"Temat składek klasowych, choć wydaje się banalny, obnażył prawdziwe oblicza niektórych rodziców – zwłaszcza jednej z matek, która na każdym kroku podkreśla, iż nie bierze 800+ i dumnie uważa to za dowód swojej 'wyjątkowości'. Przemądrzała kobieta" – pisze Martyna.
Dama z luksusami, ale bez składek
"Składki klasowe to temat poruszany na każdym zebraniu. Skarbnik notorycznie przypomina też rodzicom o uiszczeniu opłaty na grupie stworzonej w mediach społecznościowych.

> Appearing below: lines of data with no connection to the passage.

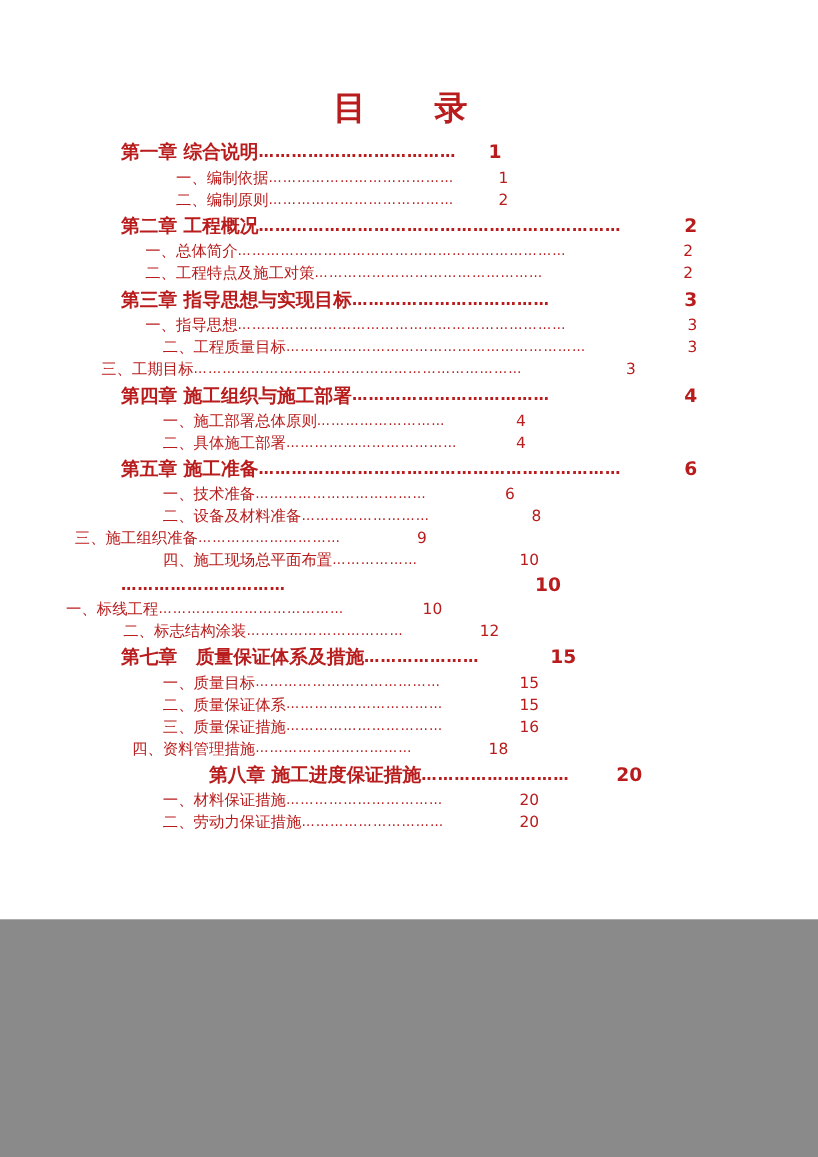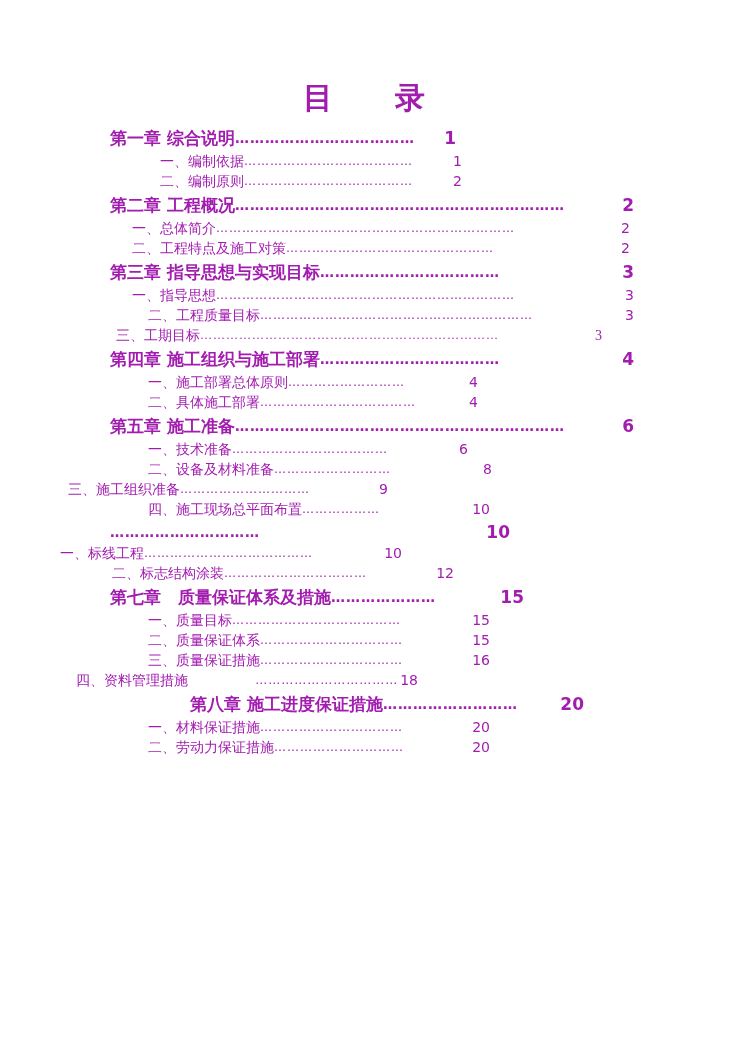--- a/index.html
+++ b/index.html
@@ -2,27 +2,27 @@
 <html><head>
 <meta charset="utf-8">
 <style>
   html, body {
     margin: 0;
     padding: 0;
     background: #8a8a8a;
   }
   .page {
     width: 744px;
-    height: 1052px;
+    height: 836px;
     background: #ffffff;
     position: relative;
     margin: 0 auto;
     box-sizing: border-box;
     font-family: "DejaVu Sans", "Liberation Sans", sans-serif;
-    color: #a21caf;
+    color: #b91c1c;
     overflow: hidden;
   }
   .content {
     position: absolute;
     left: 0;
     top: 0;
     width: 744px;
   }
   .doc-title {
     text-align: center;
@@ -122,21 +122,21 @@
         <div class="toc-row lvl2" style="margin-left: 132px; width: 502px;">
           <span class="toc-label">一、指导思想</span>
           <span class="toc-dots">……………………………………………………………</span>
           <span class="toc-page">3</span>
         </div>
         <div class="toc-row lvl2" style="margin-left: 148px; width: 486px;">
           <span class="toc-label">二、工程质量目标</span>
           <span class="toc-dots">………………………………………………………</span>
           <span class="toc-page">3</span>
         </div>
-        <div class="toc-row lvl2" style="margin-left: 116px; width: 486px; font-family: Liberation Serif, serif;">
+        <div class="toc-row lvl2" style="margin-left: 92px; width: 486px;">
           <span class="toc-label">三、工期目标</span>
           <span class="toc-dots">……………………………………………………………</span>
           <span class="toc-page">3</span>
         </div>
         <div class="toc-row lvl1" style="margin-left: 110px; width: 524px;">
           <span class="toc-label">第四章 施工组织与施工部署</span>
           <span class="toc-dots">………………………………</span>
           <span class="toc-page">4</span>
         </div>
         <div class="toc-row lvl2" style="margin-left: 148px; width: 330px;">
@@ -201,21 +201,21 @@
         <div class="toc-row lvl2" style="margin-left: 148px; width: 342px;">
           <span class="toc-label">二、质量保证体系</span>
           <span class="toc-dots">……………………………</span>
           <span class="toc-page">15</span>
         </div>
         <div class="toc-row lvl2" style="margin-left: 148px; width: 342px; justify-content: flex-end;">
           <span class="toc-label">三、质量保证措施</span>
           <span class="toc-dots">……………………………</span>
           <span class="toc-page">16</span>
         </div>
-        <div class="toc-row lvl2" style="margin-left: 76px; width: 342px; text-align: right;">
+        <div class="toc-row lvl2" style="margin-left: 120px; width: 342px;">
           <span class="toc-label">四、资料管理措施</span>
           <span class="toc-dots">……………………………</span>
           <span class="toc-page">18</span>
         </div>
         <div class="toc-row lvl1" style="margin-left: 190px; width: 394px;">
           <span class="toc-label">第八章 施工进度保证措施</span>
           <span class="toc-dots">………………………</span>
           <span class="toc-page">20</span>
         </div>
         <div class="toc-row lvl2" style="margin-left: 148px; width: 342px;">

Jedni płacą, drudzy zapominają.
Matka, która nieustannie opowiada o wakacjach w egzotycznych krajach i ekskluzywnych zakupach, odmówiła zapłacenia składki klasowej, która wynosi jedynie kilkadziesiąt złotych rocznie.
Nie chodzi tu o samą kwotę, ale o zasadę. Jak można z jednej strony chwalić się, iż stać ją na 'lepsze życie', a z drugiej uchylać się od obowiązku wspierania klasy, do której uczęszcza jej dziecko?
Ja się w ogóle zastanawiam, dlaczego ona nie zapisała syna do prywatnej szkoły, tylko do publicznej placówki? Przecież jak twierdzi, stać ją na wiele.
Przecież to nie jest wymysł
Składki klasowe to nie żadna fanaberia, czy widzimisię. Za zebrane pieniądze, które powinien wpłacić każdy rodzic, kupowane są prezenty, upominki, nagrody na zakończenie roku czy dekoracje klasowe. Ta kobieta nie płaci składek, bo twierdzi, iż to głupi wymysł i marnotrawstwo. A co za tym idzie, to my, inni rodzice, mamy ponosić koszty związane z jej decyzją. Nie rozumiem, dlaczego ktoś, kto otwarcie mówi o swoim wysokim statusie materialnym, nie widzi w tym problemu.
Niekiedy odnoszę wrażenie, iż ona robi to celowo. By pokazać swoją 'władzę' i to, iż ma swoje zdanie i nie zamierza go zmienić. Co ona ma w głowie?".
Hipokryzja na pokaz
"To, iż ta matka nie korzysta z 800+, oczywiście jest jej prywatnym wyborem i nikt tego nie ocenia. Ale sposób, w jaki wykorzystuje ten fakt do budowania swojego wizerunku, jest po prostu niesmaczny. Jej zachowanie pokazało, iż nie chodzi o zasady, ale o zwykły brak solidarności z innymi rodzicami.
Takie sytuacje sprawiają, iż kooperacja między rodzicami staje się trudniejsza. Wielu z nas stara się angażować w życie klasy, wspierać nauczycieli i tworzyć pozytywną atmosferę. Tymczasem osoby, które uchylają się od najprostszych obowiązków, podkopują ten wysiłek.
Szkoła to pewnego rodzaju wspólnota, a nie miejsce do pokazywania, kto ma więcej, a kto mniej. Odnoszę wrażenie, iż ta damulka zapomniała, na czym polega edukacja, wsparcie i zaangażowanie".